L’analisi di alcuni articoli e blog nazionali hanno evidenziato come “i toni della narrazione prevalenti nei blog sono volti ad attirare l’attenzione dei lettori attraverso quelli che possono essere considerati ‘incidenti critici’ delle persone con vulnerabilità, eventi eccezionali, o che non appartengono alla vita quotidiana, quasi a sottolineare l’aspetto ‘spettacolare e straordinario’, ‘fuori dall’ordinario’ della disabilità e dell’inclusione" *
Questa ricerca sottolinea la necessità ancora forte di promuovere strategie comunicative per l'inclusione. la cultura dell’inclusione passa dall’uso delle parole più corrette. Ci si è infine interrogati su quali siano i termini da promuovere per una maggior cultura dell’inclusione:
- Unicità: a noi piacerebbe che venisse utilizzata molto più frequentemente, e spesso al posto di espressioni come ‘diverso’, ‘eccezionale’, ‘speciale’, in quanto rappresenta la massima sottolineatura dell’importanza, del rispetto e dell’insostituibilità di ogni singola persona in quanto, appunto, unica, originale e irripetibile.
Essere e considerarsi unici significa affermare che ha poco senso parlare di diversità, pensare a come ‘misurare’ e classificare le persone, come farle rientrare in questa o quella categoria. Se salta la possibilità del confronto, la necessità di individuare di volta in volta i diversi o i più diversi, salta anche l’idea dell’esistenza di persone da inserire, da integrare, da ospitare, da accogliere e si farà probabilmente più strada l’idea di contesti e ambienti comuni per tutti e, pertanto, strutturalmente inclusivi e votati alla personalizzazione del modo di concepire e trattare ogni persona. - Reciprocità: Teniamo molto al costrutto della reciprocità in quanto, in sua assenza, i rapporti si strutturano in termini di potere, di dominanza, di sottomissione, ostacolando di fatto la comparsa di quell’interdipendenza che costituisce il focus stesso dell’inclusione.
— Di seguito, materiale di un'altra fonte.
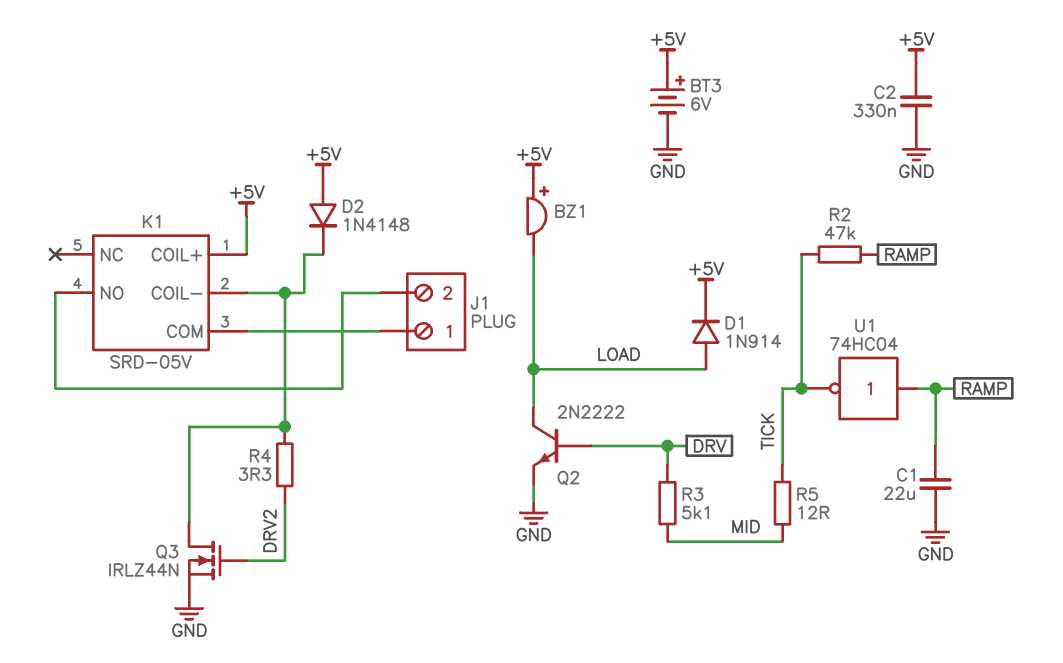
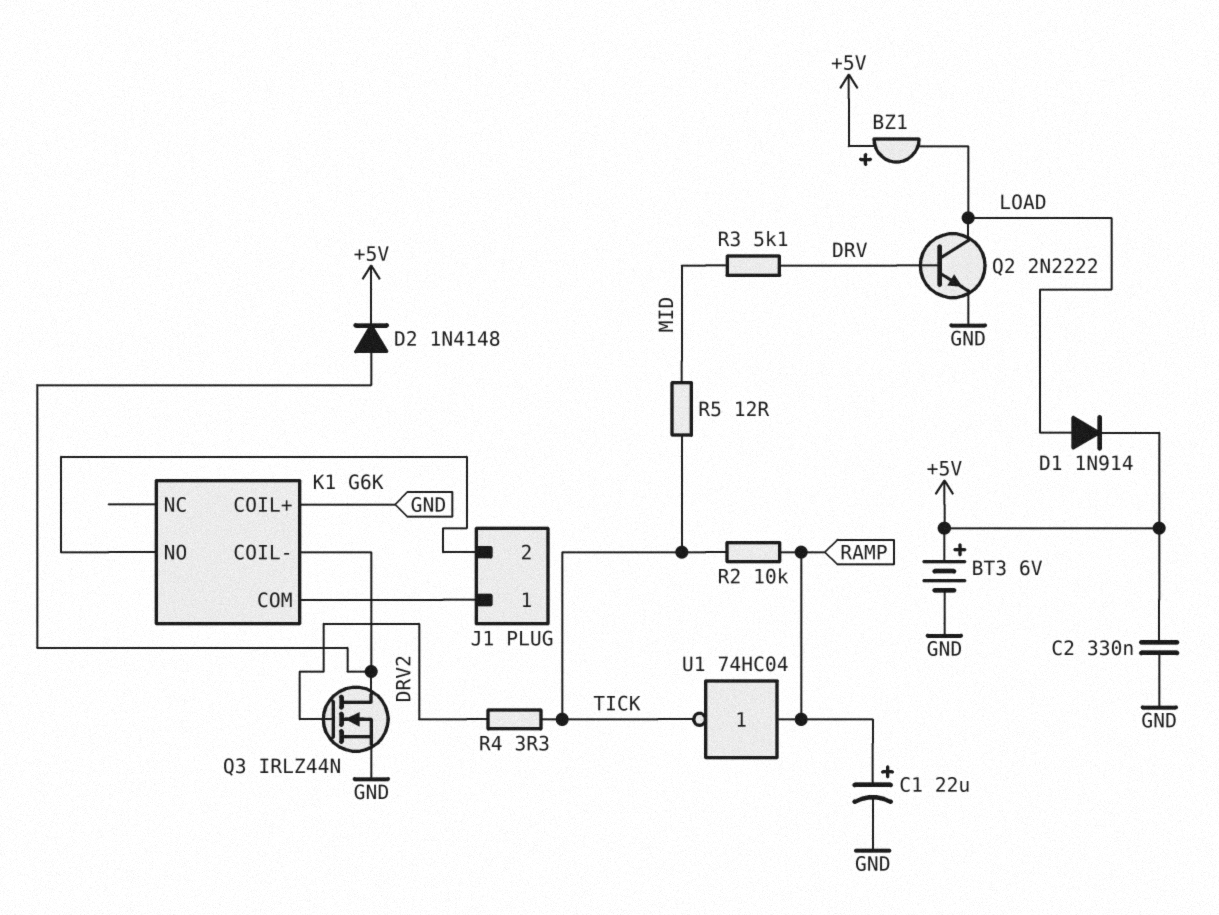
C1: 22uF (GND, RAMP) -> 22uF (plus RAMP, minus GND)
D2: diode 1N4148 (A +5V, K K1/COIL-) -> diode 1N4148 (A K1/COIL-, K +5V)
K1: SRD-05V -> G6K
K1 pin COIL+: +5V -> GND
R2: 47k (RAMP, TICK) -> 10k (RAMP, TICK)
R4: 3.3 (DRV2, K1/COIL-) -> 3.3 (DRV2, TICK)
- Complessità: essa innanzitutto ci invita a resistere alla tentazione di ancorarci a visioni semplicistiche e riduttive soprattutto quando siamo chiamati a confrontarci con tematiche che comportano la ricerca di spiegazioni e soluzioni che hanno a che fare con il benessere presente e futuro delle persone. Condivisione che oltre a suggerire la necessità di mettere in comune i nostri saperi, i nostri linguaggi e le nostre metodologie di analisi e di progettazione della realtà ci fa sorgere il desiderio che sia possibile mettere in comune anche dell’altro, proponendo l’idea della compartecipazione, la sharing economy, il mettere in comune.
Unicità, reciprocità, complessità, condivisione: sono parole che rinviano certamente a costrutti impegnativi come, d’altra parte, è impegnativa l’inclusione senza se e senza ma.